De Jaival, de plus en plus surpris. — Ah ?… Oui, Madame ! Oui. (Il est face au public, et de la main gauche renversée, il palpe Clarisse du côté droit. A part.) Très pittoresque !

Clarisse. — Mais, pas là, Monsieur ! C’est l’autre côté !

De Jaival, transportant sa main de l’autre côté. — Oh ! pardon !

Clarisse. — J’ai été piquée par une guêpe.

De Jaival. — Là ? Oh !… quel aplomb !

Clarisse. — L’aiguillon doit être sûrement resté.

De Jaival. — Est-il possible !

Clarisse. — Voyez donc !

De Jaival, se faisant à la situation. — Ah ! que je ?… Oui, Madame, oui !

Il se fixe son monocle dans l’œil et s’accroupit.

Clarisse. — Vous l’apercevez ?

De Jaival. — Attendez ! Oui, oui ! Je le vois !

Clarisse. — Ah ? Ah ?

De Jaival. — Oui, oui ! même il dépasse tellement, que je crois qu’avec les ongles…

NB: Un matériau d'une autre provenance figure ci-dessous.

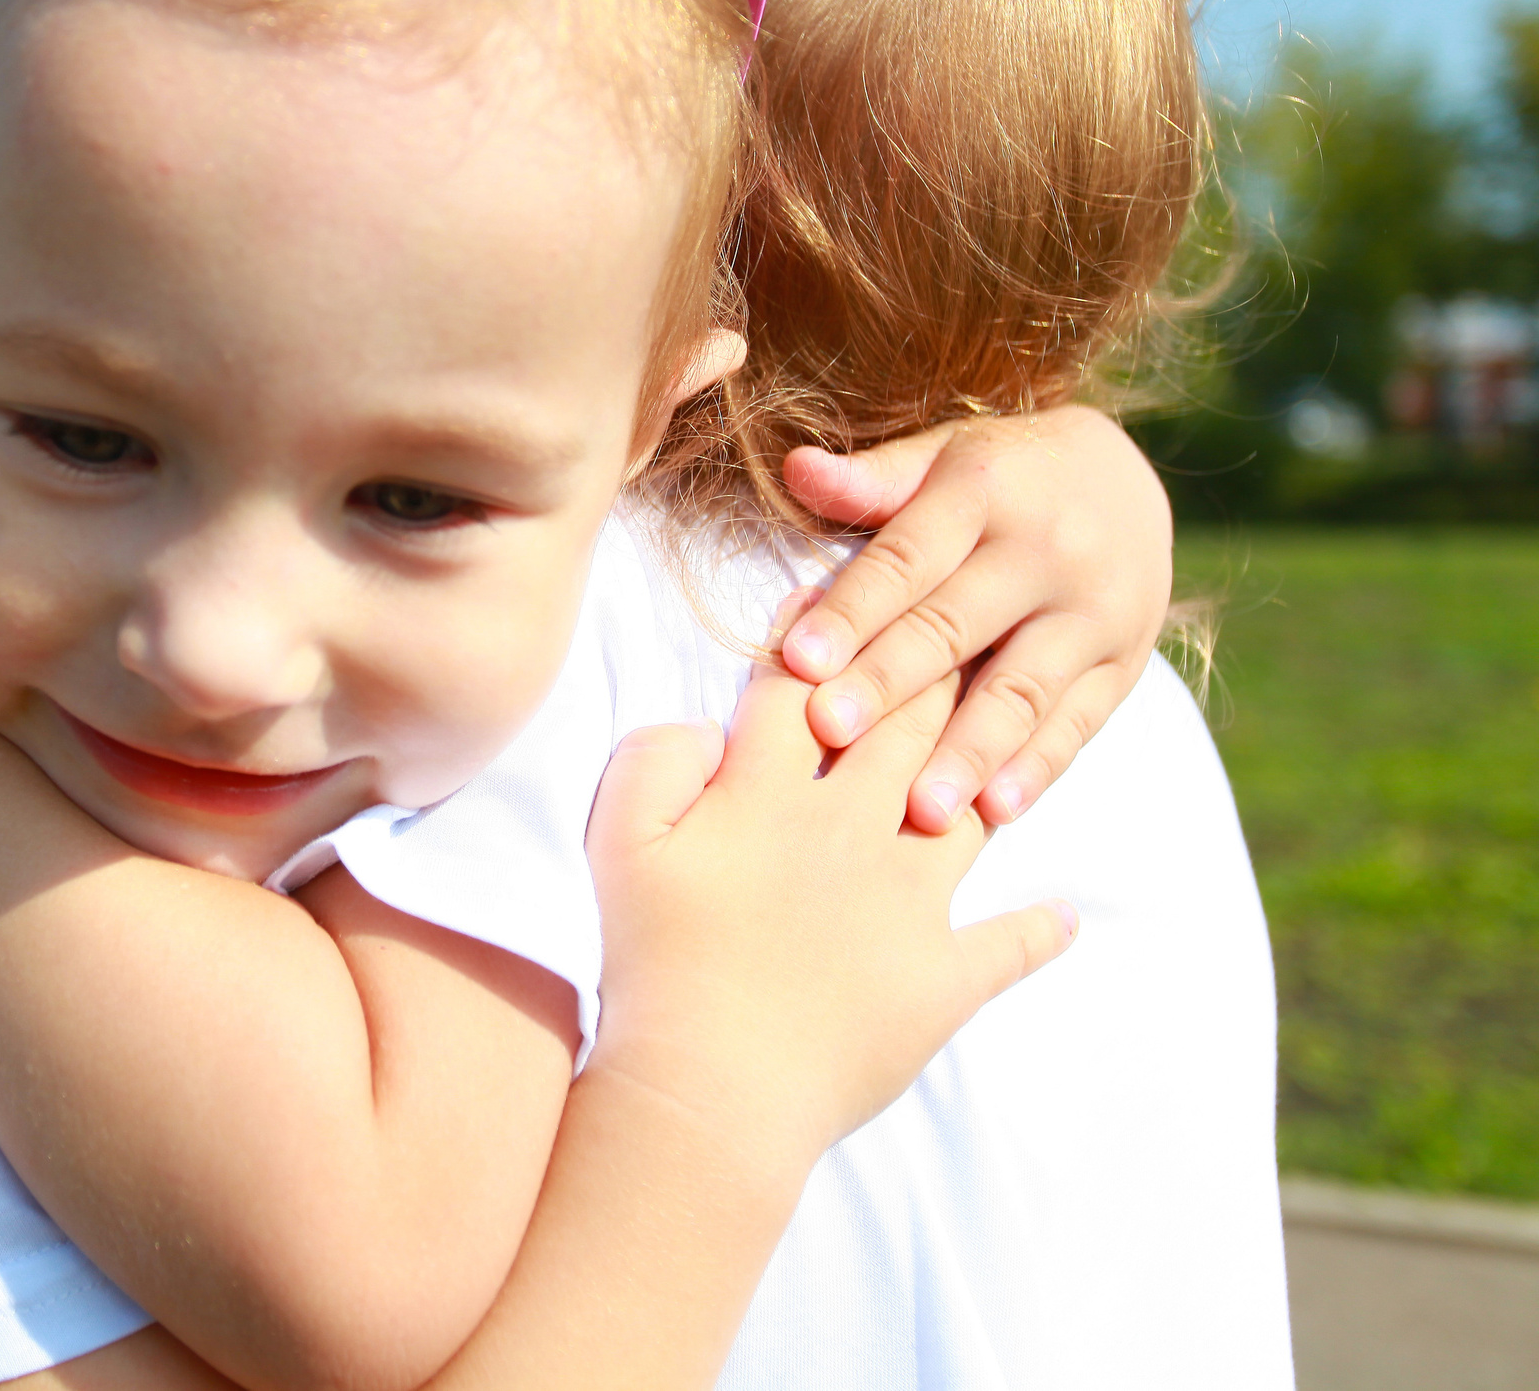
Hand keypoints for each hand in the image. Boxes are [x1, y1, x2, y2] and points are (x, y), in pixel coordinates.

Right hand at [584, 652, 1076, 1160]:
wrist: (713, 1087)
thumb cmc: (652, 962)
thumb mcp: (618, 843)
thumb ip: (653, 761)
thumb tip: (705, 727)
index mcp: (767, 794)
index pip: (800, 689)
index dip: (816, 633)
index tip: (838, 595)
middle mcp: (851, 831)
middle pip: (900, 728)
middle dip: (928, 666)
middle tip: (957, 622)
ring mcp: (908, 904)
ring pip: (965, 811)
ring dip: (989, 764)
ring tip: (1010, 729)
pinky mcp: (940, 977)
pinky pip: (1005, 947)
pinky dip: (1037, 931)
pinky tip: (1063, 915)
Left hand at [777, 405, 1172, 832]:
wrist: (1128, 478)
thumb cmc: (998, 473)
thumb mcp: (940, 456)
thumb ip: (870, 480)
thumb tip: (796, 468)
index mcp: (986, 490)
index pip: (907, 558)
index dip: (851, 610)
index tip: (797, 661)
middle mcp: (1048, 550)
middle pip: (955, 626)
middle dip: (890, 683)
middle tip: (832, 732)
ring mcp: (1095, 611)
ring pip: (1022, 689)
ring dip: (969, 752)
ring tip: (920, 809)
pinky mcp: (1125, 662)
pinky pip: (1079, 722)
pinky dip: (1037, 769)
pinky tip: (996, 812)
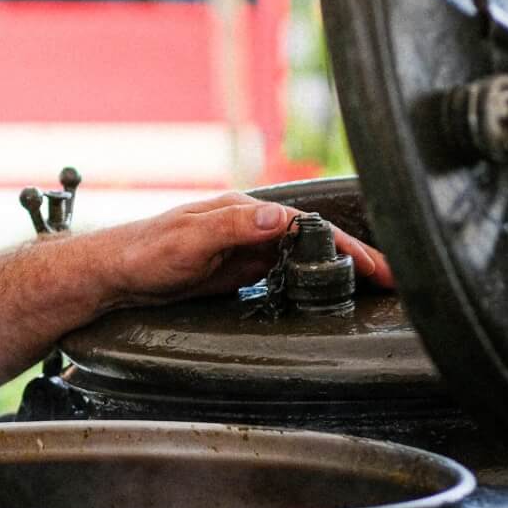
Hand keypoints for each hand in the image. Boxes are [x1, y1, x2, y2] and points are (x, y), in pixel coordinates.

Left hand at [94, 192, 392, 309]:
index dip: (345, 245)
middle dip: (356, 257)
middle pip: (315, 240)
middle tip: (394, 280)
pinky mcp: (239, 269)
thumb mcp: (189, 239)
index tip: (376, 266)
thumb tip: (280, 218)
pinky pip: (287, 273)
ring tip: (377, 288)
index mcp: (243, 211)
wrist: (114, 274)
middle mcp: (249, 226)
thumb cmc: (143, 252)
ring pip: (306, 256)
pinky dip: (315, 282)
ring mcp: (246, 247)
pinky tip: (330, 295)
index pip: (307, 225)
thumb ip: (233, 227)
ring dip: (341, 270)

Clarisse. — Oh ! essayez, docteur, essayez !

De Jaival. — Oui, Madame, oui !

A ce moment, sort du cabinet de travail, Hochepaix suivi de Ventroux.

Hochepaix, à la vue de la scène. — Ah !

Ventroux, scandalisé. — Oh !

Il se précipite sur Hochepaix et lui fait faire volte-face.

Clarisse, sans se troubler, ni changer de position. — Dérangez pas ! Dérangez pas !

De Jaival, arrachant l’aiguillon, et se relevant. — Tenez, Madame ! le voilà ! le voilà ! le mâtin !

Ventroux, bondissant sur de Jaival et l’envoyant pirouetter no 2. — Ah çà ! Voulez-vous, vous !…

Clarisse et De Jaival, en même temps. — Qu’est-ce qu’il y a ?

Ventroux. — Tu fais voir ton derrière à un rédacteur du Figaro !

Clarisse. — Du Figaro ! du Figaro !

Ventroux, furieux. — Oui, monsieur Romain de Jaival, du Figaro !

Clarisse, passant 3 pour marcher sur de Jaival à croire qu’elle va l’attraper. — De Jaival ! Vous êtes monsieur de Jaival ! (Changeant de ton et bien lent.) Oh ! monsieur ! que vous avez fait une chronique amusante, hier, dans votre journal ! (A son mari.) N’est-ce pas ?

Ventroux, levant de grands bras. — Voilà !… Voilà ! Ça n’a pas plus d’importance que ça, pour elle ! (A ce moment, ses yeux se portent sur la fenêtre, dont le store est grand tiré. Poussant un cri strident.) Ah !… Clemenceau !

Clarisse. — Où ça, Clemenceau ?

Ventroux, redescendant comme un homme ivre. — Clemenceau !

Clarisse, regardant dans la direction indiquée. — Ah ! tiens, oui !

Elle adresse des sourires et des "bonjours" de la tête au personnage invisible en question.

Ventroux. — Et il rit ! il ricane ! (Tombant sur le canapé.) Ah ! je suis foutu ! Ma carrière politique est dans l’eau !

Clarisse, pendant que le rideau tombe, adressant des petits saluts à Clemenceau. — Bonjour, monsieur Clemenceau ! mais très bien, monsieur Clemenceau ! et vous de même, monsieur Clemenceau ? Ah ! tant mieux ! tant mieux, monsieur Clemenceau !

RIDEAU

Avis. — Pour les guêpes artificielles, s’adresser à la maison Bérard, 8, rue de la Michodière, Paris.